7.7 Parameter estimation

Just as for HMMs, there are a wide variety of Bayesian and likelihood-based approaches to parameter estimation. Here, again, we will keep things simple and illustrate basic numerical optimisation of the marginal log-likelihood of the data.

7.7.1 Example

For our SOI running example, suppose that we are happy with the model structure, but uncertain about the variance parameters V and W. We can do maximum likelihood estimation for those two parameters by first creating a function to evaluate the likelihood for a given parameter combination.

mll = function(wv) {
  advance = kFilterML(1, wv[1], 1, wv[2])
  Reduce(advance, soi, list(m=0, C=100, ll=0))$ll
}

mll(c(0.01^2, 0.5^2))
[1] -237.2907

We can see that it reproduces the same log-likelihood as we got before when we evaluate it at our previous guess for V and W. But can we do better than this? Let’s see what optim can do.

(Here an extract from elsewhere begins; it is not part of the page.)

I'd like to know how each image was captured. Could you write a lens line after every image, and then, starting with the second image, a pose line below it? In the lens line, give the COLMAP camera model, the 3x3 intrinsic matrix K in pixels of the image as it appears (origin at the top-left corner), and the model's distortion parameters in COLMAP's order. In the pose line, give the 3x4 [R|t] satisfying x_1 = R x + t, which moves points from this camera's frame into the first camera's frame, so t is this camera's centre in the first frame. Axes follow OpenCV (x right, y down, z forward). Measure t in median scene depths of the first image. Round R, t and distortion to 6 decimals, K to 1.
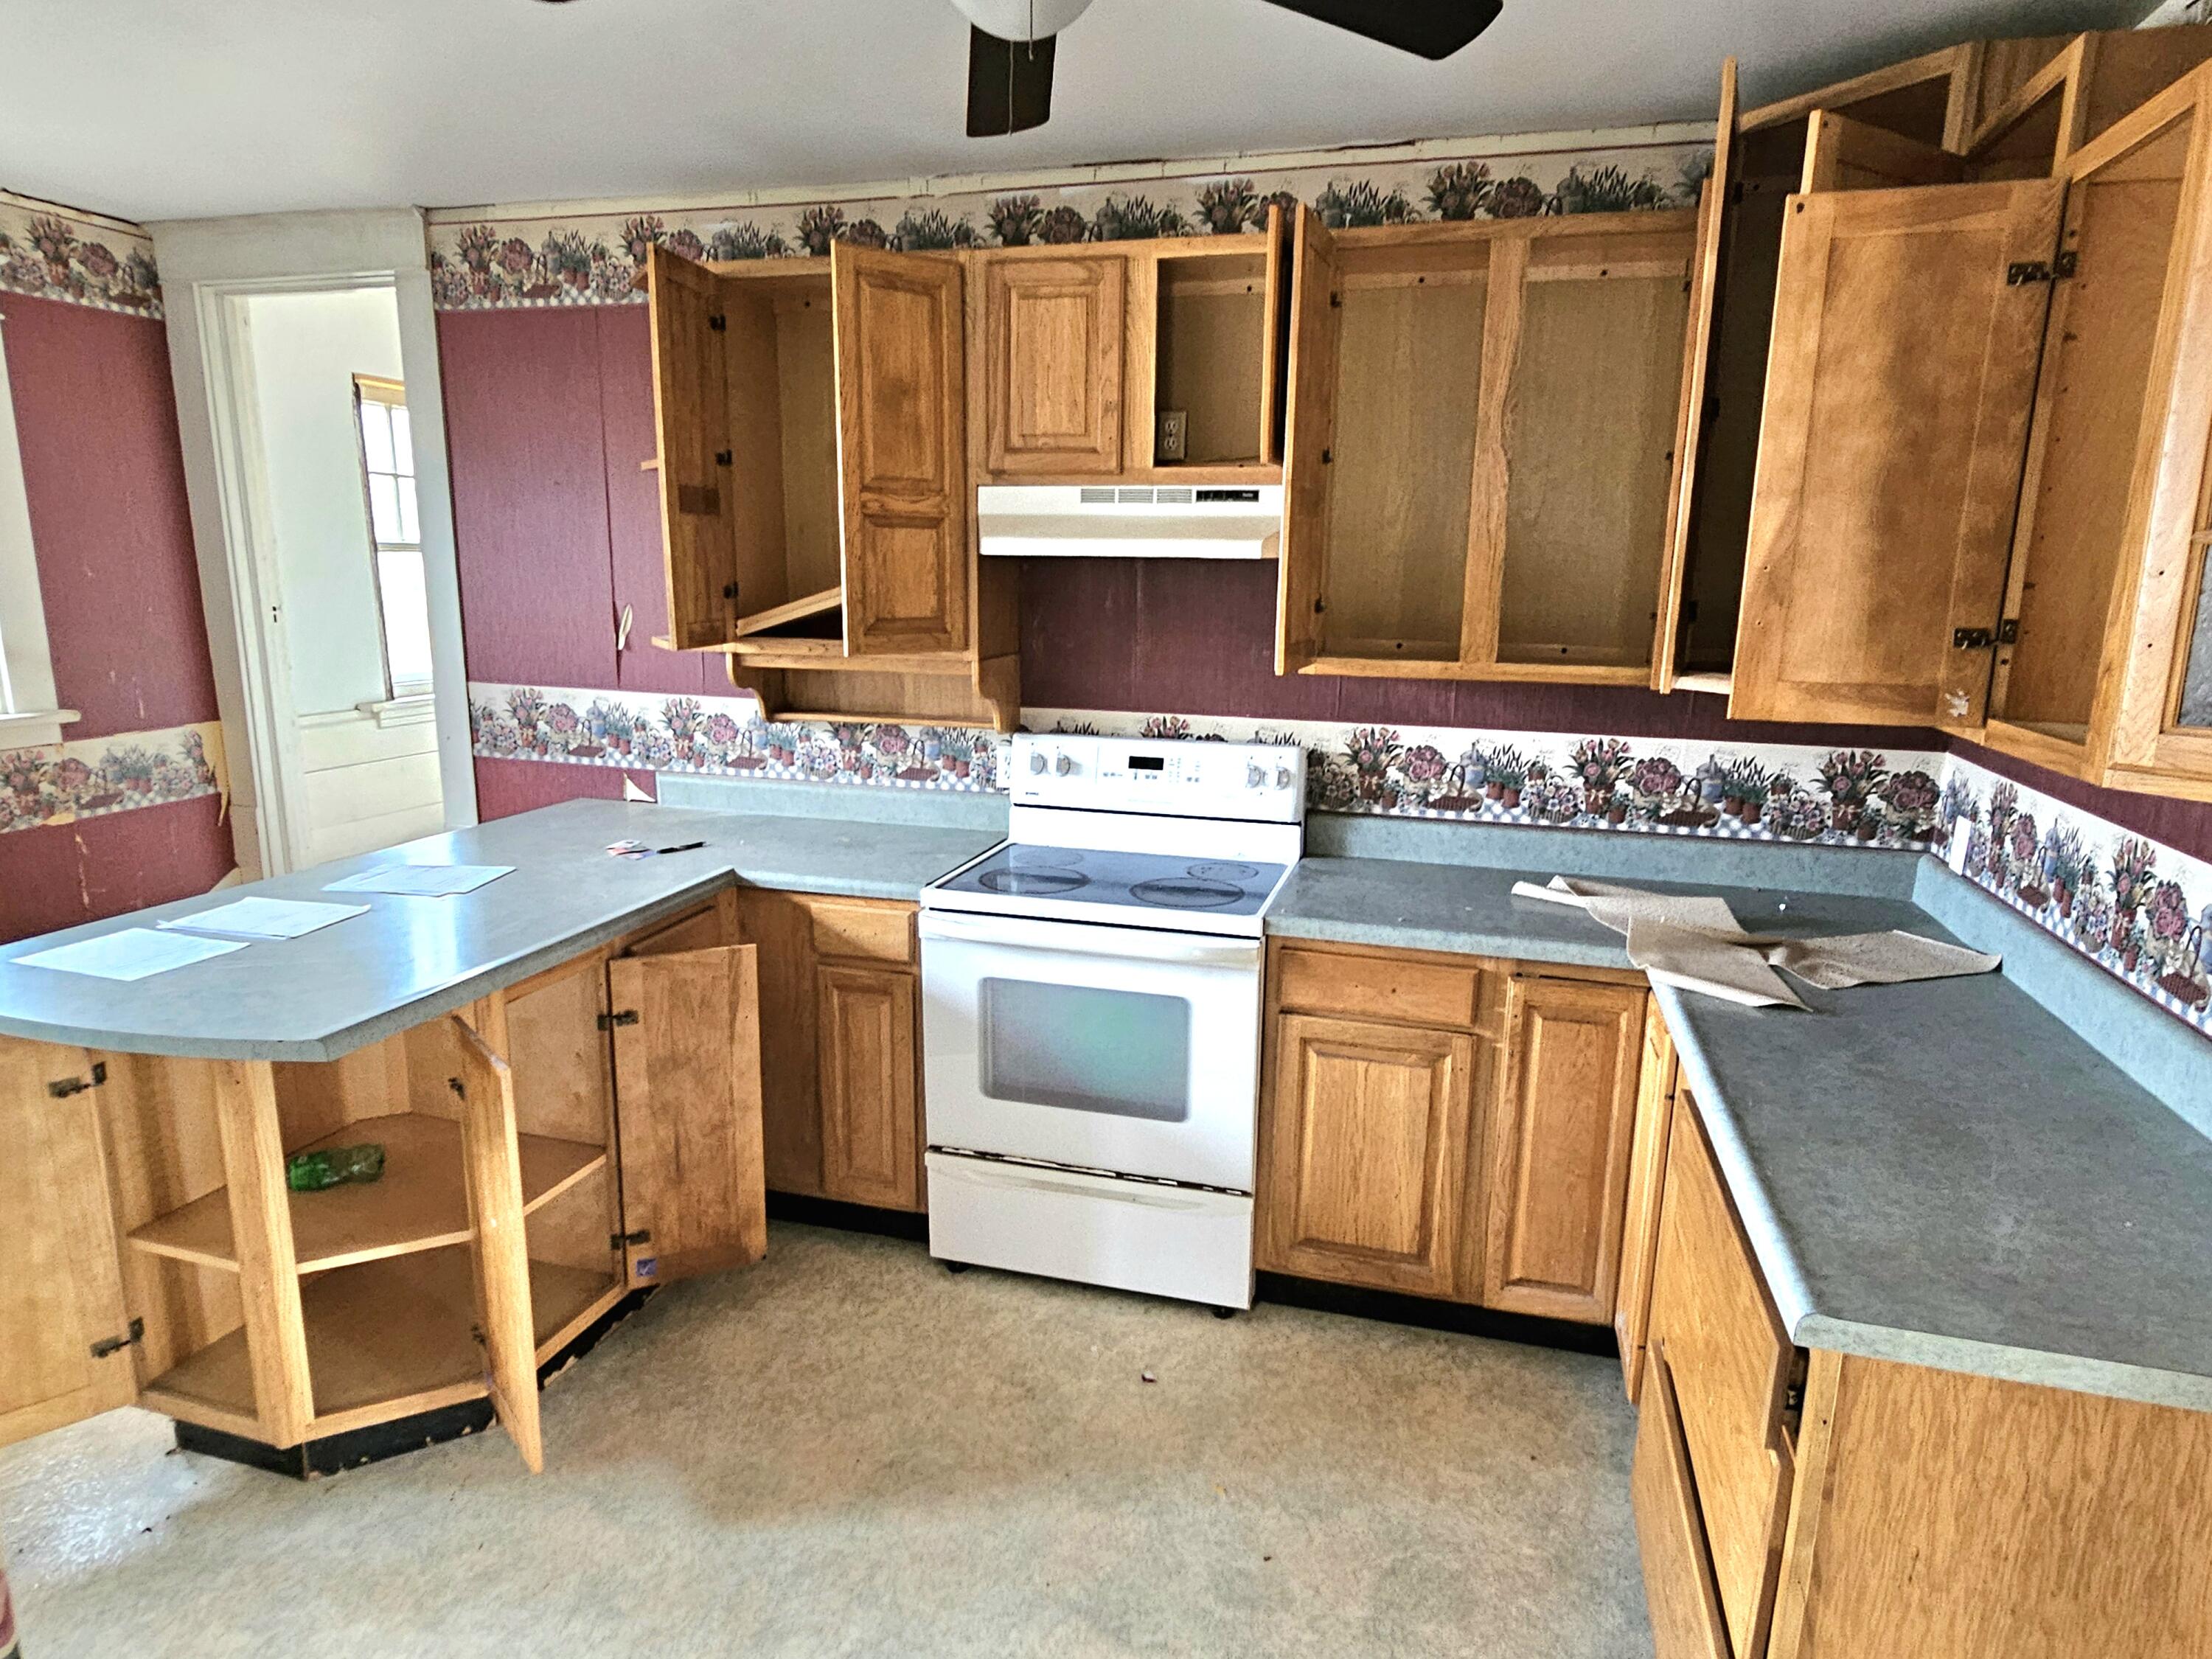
lens RADIAL K [[1269.1, 0, 1114.8], [0, 1269.1, 830.5], [0, 0, 1]] dist [0.004385, -0.003726]
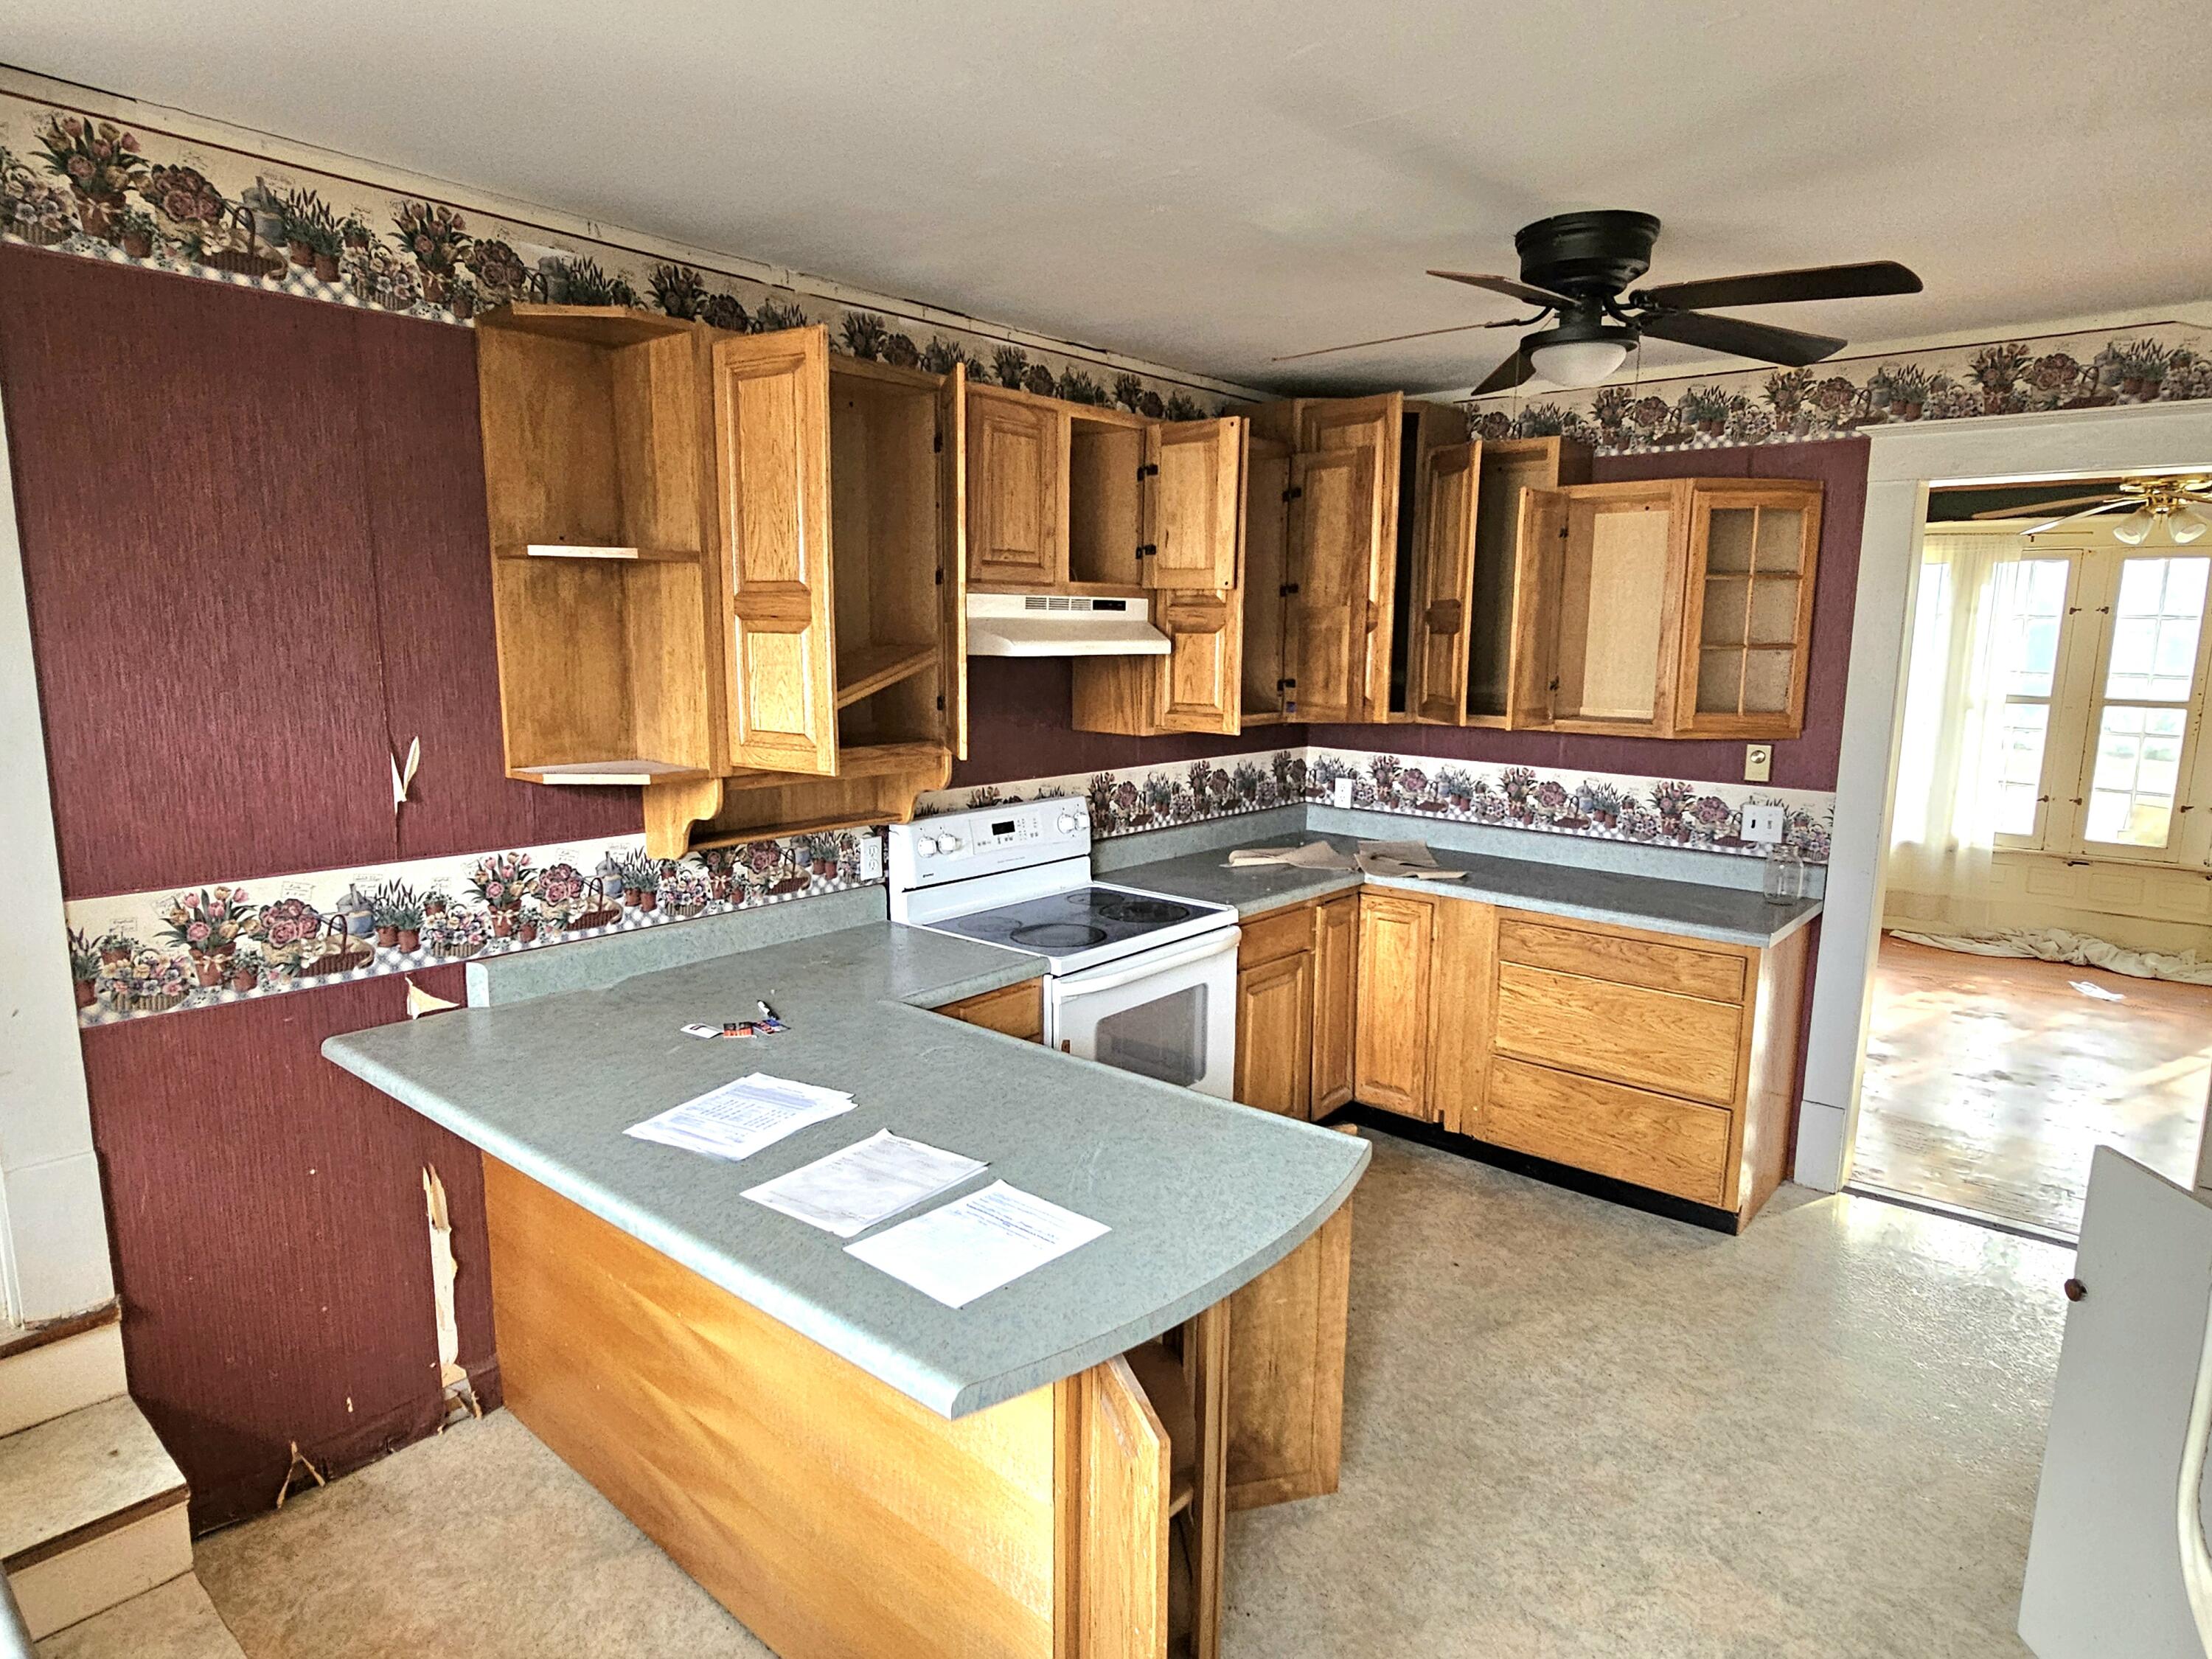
lens RADIAL K [[1269.1, 0, 1116.6], [0, 1269.1, 827.5], [0, 0, 1]] dist [0.004385, -0.003726]
pose [[0.419141, -0.156553, 0.894322, -0.894683], [0.181475, 0.979590, 0.086428, -0.124713], [-0.889600, 0.126072, 0.438997, 0.371987]]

optim(c(0.01^2, 0.5^2), mll, control=list(fnscale=-1))
$par
[1] 0.05696905 0.03029240

$value
[1] -144.0333

$counts
function gradient 
      91       NA 

$convergence
[1] 0

$message
NULL

So optim has found parameters with a much higher likelihood, corresponding to a much better fitting model. Note that these optimised parameters apportion the noise more equally between the hidden states and the observation process, and so lead to smoothing the hidden state much less. This may correspond to a better fit, but perhaps not to the fit that we really want. In the context of Bayesian inference, a strong prior on V and W could help to regularise the problem.

7.8 R package for DLMs

We have seen that it is quite simple to implement the Kalman filter and related computations such as the marginal log-likelihood of the data. However, a very naive implementation such as we have given may not be the most efficient, nor the most numerically stable. Many different approaches to implementing the Kalman filter have been developed over the years, which are mathematically equivalent to the basic Kalman filter recursions, but are more efficient and/or more numerically stable than a naive approach. The dlm R package is an implementation based on the singular value decomposition (SVD), which is significantly more numerically stable than a naive implementation. We will use this package for the study of more interesting DLMs in Chapter 8. More information about this package can be obtained with help(package="dlm") and vignette("dlm", package="dlm"). It is described more fully in Petris, Petrone, and Campagnoli (). We can fit our simple DLM to the SOI data as follows.

library(dlm)
mod = dlm(FF=1, GG=1, V=0.5^2, W=0.01^2, m0=0, C0=100)
fs = dlmFilter(soi, mod)
tsplot(soi, col=4, main="Filtered states")
lines(fs$m, col=2, lwd=2)

We can also compute the smoothed states.

ss = dlmSmooth(soi, mod)
tsplot(soi, col=4, main="Smoothed states")
lines(ss$s, col=2, lwd=2)

These are very smooth. We can also optimise the parameters, similar to the approach we have already seen. But note that the dlmMLE optimiser requires that the vector of parameters being optimised is unconstrained, so we use exp and log to map back and forth between a constrained and unconstrained space.

buildMod = function(lwv)
  dlm(FF=1, GG=1, V=exp(lwv[2]), W=exp(lwv[1]),
    m0=0, C0=100)
  
opt = dlmMLE(soi, parm=c(log(0.5^2), log(0.01^2)),
  build=buildMod)
opt
$par
[1] -2.865240 -3.496717

$value
[1] -272.2459

$counts
function gradient 
      35       35 

$convergence
[1] 0

$message
[1] "CONVERGENCE: REL_REDUCTION_OF_F <= FACTR*EPSMCH"
exp(opt$par)
[1] 0.05696943 0.03029668

After mapping back to the constrained space, we see that we get the same optimised values as before (the log-likelihood is different, but that is just due to dropping of unimportant constant terms). We can check the smoothed states for this optimised model as follows.

mod = buildMod(opt$par)
ss = dlmSmooth(soi, mod)
tsplot(soi, col=4, main="Smoothed states")
lines(ss$s, col=2, lwd=1.5)

This confirms that the smoothed states for the optimised model are not very smooth. This suggests that our simple random walk model for the data is perhaps not very good.